High Availability in simple terms means protecting the application from unforeseen events like hardware failure. While there are many techniques in this blog post would focus on concepts of configuring SAP HA in public cloud.
Do we need to configure HA In Cloud?
In general, the cloud infrastructure is supposed to be built with redundant components, but a piece of hardware can fail any time. Modern technology is driving the availability higher but at the same time business are depending more and more on digital technology have far reaching impact when systems go down. At the end of the day this is more of a business decision to have HA or Not.
What are the Single Point of failures in a SAP System?

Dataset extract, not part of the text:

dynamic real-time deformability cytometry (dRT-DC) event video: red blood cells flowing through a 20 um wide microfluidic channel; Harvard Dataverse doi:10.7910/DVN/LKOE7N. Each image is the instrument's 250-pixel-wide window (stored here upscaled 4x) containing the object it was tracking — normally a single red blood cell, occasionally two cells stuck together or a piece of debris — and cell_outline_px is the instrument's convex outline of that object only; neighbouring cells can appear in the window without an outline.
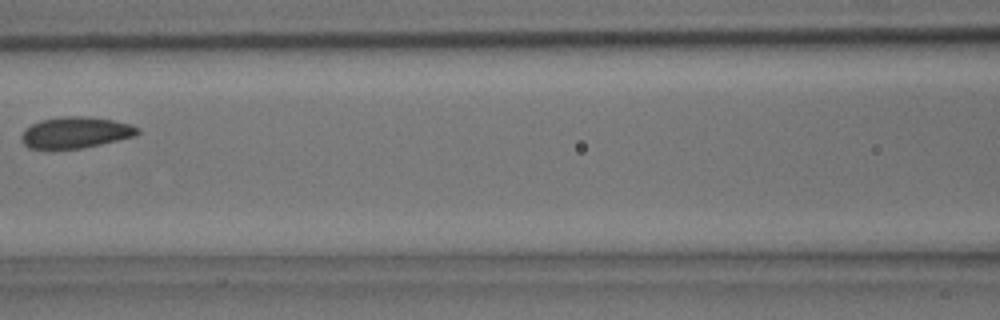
{"species": "common noctule bat (a hibernating species)", "species_latin": "Nyctalus noctula", "temperature_condition": "room temperature", "stored_images_in_passage": 3, "camera_frame_rate_fps": 3000, "um_per_image_px": 0.085, "animal": {"sex": "male", "body_mass_g": 15.6}, "frame": {"image": 1, "passage_image": 3, "time_ms": 0.667, "image_size_px": [1000, 320], "cell_outline_px": [[140, 132], [136, 136], [100, 144], [80, 148], [28, 148], [20, 140], [20, 136], [24, 128], [40, 120], [64, 116], [84, 116], [112, 120], [128, 124], [140, 128]], "centroid_in_image_um": [6.39, 11.25], "position_along_channel_um": 160.2, "area_um2": 21.04}}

What is an Availability Zone?
If we go back few years, how was this done? Simply purchase 2 pieces of identical hardware and put them in the same building or may be 2 different buildings at the same site and create a logical Cluster.

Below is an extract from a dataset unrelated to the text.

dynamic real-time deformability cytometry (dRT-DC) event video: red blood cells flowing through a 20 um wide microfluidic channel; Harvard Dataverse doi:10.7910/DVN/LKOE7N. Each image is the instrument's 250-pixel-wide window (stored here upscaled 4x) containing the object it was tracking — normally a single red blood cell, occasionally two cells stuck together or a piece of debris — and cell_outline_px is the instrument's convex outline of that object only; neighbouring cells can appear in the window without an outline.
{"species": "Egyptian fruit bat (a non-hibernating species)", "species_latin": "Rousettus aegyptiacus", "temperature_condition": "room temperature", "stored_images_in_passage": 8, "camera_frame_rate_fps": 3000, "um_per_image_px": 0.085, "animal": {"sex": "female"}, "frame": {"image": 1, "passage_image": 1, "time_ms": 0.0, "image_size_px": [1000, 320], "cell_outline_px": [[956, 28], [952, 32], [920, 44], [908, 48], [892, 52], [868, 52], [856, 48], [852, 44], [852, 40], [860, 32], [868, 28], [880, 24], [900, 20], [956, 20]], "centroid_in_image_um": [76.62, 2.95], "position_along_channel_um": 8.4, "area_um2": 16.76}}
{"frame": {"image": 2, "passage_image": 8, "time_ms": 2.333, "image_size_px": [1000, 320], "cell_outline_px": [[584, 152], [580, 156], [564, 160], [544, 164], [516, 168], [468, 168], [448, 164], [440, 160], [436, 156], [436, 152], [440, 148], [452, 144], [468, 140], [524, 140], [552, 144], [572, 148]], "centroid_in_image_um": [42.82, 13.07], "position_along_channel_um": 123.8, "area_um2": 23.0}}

With Cloud, this has changed to Availability zones. Availability zones are 2 physically separated locations with 1 or more data centers per location. While cloud providers do not provide the distance between these locations, it’s generally assumed they are anywhere between 60-100 miles apart. Combined with the low latency this provides a more robust option for High Availability.
Application Single Point of Failures
All the data is stored in here, and if the database becomes unavailable the app cannot function. In the old days majority of clusters used shared disks which means the same data is available to both the nodes but to protect data integrity clusters are configured in way that only one Node can access the data at any given time.

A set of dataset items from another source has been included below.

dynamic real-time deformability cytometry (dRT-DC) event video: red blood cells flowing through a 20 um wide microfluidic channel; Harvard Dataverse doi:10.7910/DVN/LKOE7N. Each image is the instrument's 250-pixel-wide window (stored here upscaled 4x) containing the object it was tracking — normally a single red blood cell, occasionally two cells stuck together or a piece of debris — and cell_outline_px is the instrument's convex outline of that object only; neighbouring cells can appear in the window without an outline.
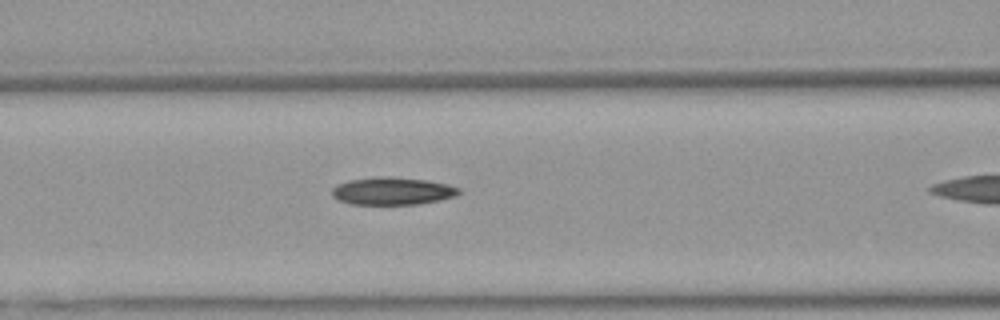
{"species": "Egyptian fruit bat (a non-hibernating species)", "species_latin": "Rousettus aegyptiacus", "temperature_condition": "warm", "stored_images_in_passage": 20, "camera_frame_rate_fps": 3000, "um_per_image_px": 0.085, "animal": {"sex": "female"}, "frame": {"image": 1, "passage_image": 6, "time_ms": 1.667, "image_size_px": [1000, 320], "cell_outline_px": [[460, 192], [456, 196], [420, 204], [352, 204], [340, 200], [332, 196], [332, 188], [336, 184], [348, 180], [384, 176], [392, 176], [428, 180], [460, 188]], "centroid_in_image_um": [33.34, 16.23], "position_along_channel_um": 133.3, "area_um2": 20.35}}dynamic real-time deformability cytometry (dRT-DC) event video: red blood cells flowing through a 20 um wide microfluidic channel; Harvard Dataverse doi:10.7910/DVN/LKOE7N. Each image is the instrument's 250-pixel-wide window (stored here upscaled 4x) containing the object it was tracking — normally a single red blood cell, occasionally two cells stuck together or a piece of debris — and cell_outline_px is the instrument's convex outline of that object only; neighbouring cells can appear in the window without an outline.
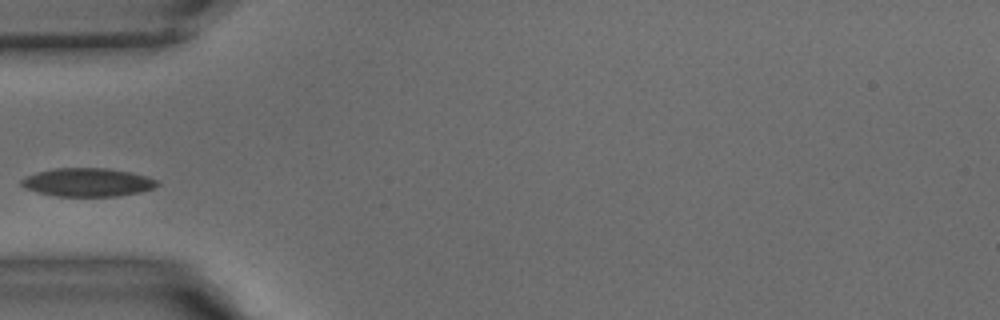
{"species": "common noctule bat (a hibernating species)", "species_latin": "Nyctalus noctula", "temperature_condition": "warm", "stored_images_in_passage": 21, "camera_frame_rate_fps": 3000, "um_per_image_px": 0.085, "animal": {"sex": "male", "body_mass_g": 15.6}, "frame": {"image": 1, "passage_image": 1, "time_ms": 0.0, "image_size_px": [1000, 320], "cell_outline_px": [[160, 184], [152, 188], [140, 192], [116, 196], [56, 196], [24, 188], [20, 184], [20, 180], [36, 172], [56, 168], [108, 168], [132, 172], [148, 176], [160, 180]], "centroid_in_image_um": [7.49, 15.49], "position_along_channel_um": 77.5, "area_um2": 22.54}}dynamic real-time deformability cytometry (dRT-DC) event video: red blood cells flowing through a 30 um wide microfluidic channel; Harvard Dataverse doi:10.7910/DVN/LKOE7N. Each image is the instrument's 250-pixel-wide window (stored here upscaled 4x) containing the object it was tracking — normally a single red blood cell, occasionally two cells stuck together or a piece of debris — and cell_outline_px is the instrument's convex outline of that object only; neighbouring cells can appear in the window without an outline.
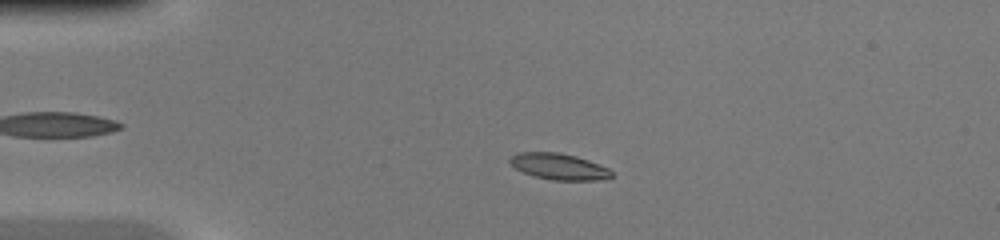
{"species": "common noctule bat (a hibernating species)", "species_latin": "Nyctalus noctula", "temperature_condition": "warm", "stored_images_in_passage": 41, "camera_frame_rate_fps": 3000, "um_per_image_px": 0.085, "animal": {"sex": "female", "body_mass_g": 20.0, "forearm_length_mm": 54.0}, "frame": {"image": 1, "passage_image": 6, "time_ms": 1.667, "image_size_px": [1000, 240], "cell_outline_px": [[616, 176], [608, 180], [552, 180], [536, 176], [524, 172], [516, 168], [508, 160], [516, 152], [556, 152], [576, 156], [588, 160], [608, 168]], "centroid_in_image_um": [47.57, 14.16], "position_along_channel_um": 37.4, "area_um2": 15.55}}
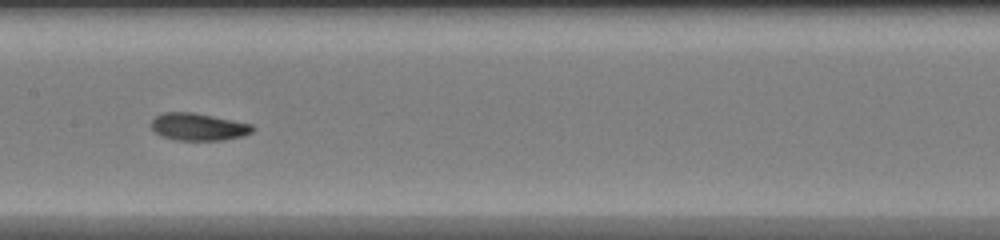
{"frame": {"image": 2, "passage_image": 19, "time_ms": 6.0, "image_size_px": [1000, 240], "cell_outline_px": [[256, 128], [252, 132], [244, 136], [224, 140], [176, 140], [160, 136], [152, 128], [152, 120], [156, 116], [164, 112], [192, 112], [252, 124]], "centroid_in_image_um": [16.88, 10.79], "position_along_channel_um": 190.5, "area_um2": 16.13}}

With Availability zones, there is no sharing of infrastructure so we need to use techniques to sync the data between the nodes and this can be accomplished by using database log shipping features
- Oracle Data Guard for oracle.
- DB2 HADR for DB2.
- SYBASE Data Replication.
- SQL Server Replication.
- Hana System Replication.
We can also use DRBD (Distributed Replicated Block Device) in case of Linux OS
Now we have a database that can potentially run on 2 nodes with 2 different IP’s. From Application perspective we need to have a single IP so that there is no manual intervention when the DB fails over and this is where Virtual IP comes into play. A virtual Ip is floating IP that moves between both the nodes
SAP ASCS and ERS
SAP ASCS (also called Central Services) and ERS, they go hand in hand. SAP ASCS covers 2 single points of failures, SAP message server and enqueue server. Enqueue server holds all application locks. When ASCS fails over message server starts on the other node application servers make the connection back but the locks are gone which means all the inflight transactions are lost and users have to redo the transaction. This is where ERS comes into play, ERS will help replicate the lock table from ASCS and when ASCS fails over the lock table is rebuilt using the copy from ERS and users are able to continue from where they left.
Would It Make Sense to Have ASCS And ERS On the Same Node?
Isn’t this more like putting all the egg’s in the same basket? If you have the main lock table and the replicated table on the same node, both are lost in case the node goes down. Combined with the SAP parameters and HA configuration capabilities by most vendors (Pace Maker, HACMP, VERITAS, MSCS) we can ensure ASCS and ERS will run on opposite Nodes all the time.
SAP Application Servers
This is the easiest part of SAP HA, it’s just a number the more we have the better availability we get. When using the Availability zones the key is to distribute these on to both the zones so we have application servers available all the time.
Now we have configured SAP HA is it all? Not really most of the time SAP HA fails because load balancing is not configured. Best Practice is to use load balancing even if you have only one SAP Application server it will help when more application servers are added to the landscape
Deploying High Availability architecture across multiple Availability zones adds another layer of protection by distributing the SAP logical components across 2 independent physical locations with low latency. This design helps mitigate the outage due to issues with one zone by moving the workload to the other zone.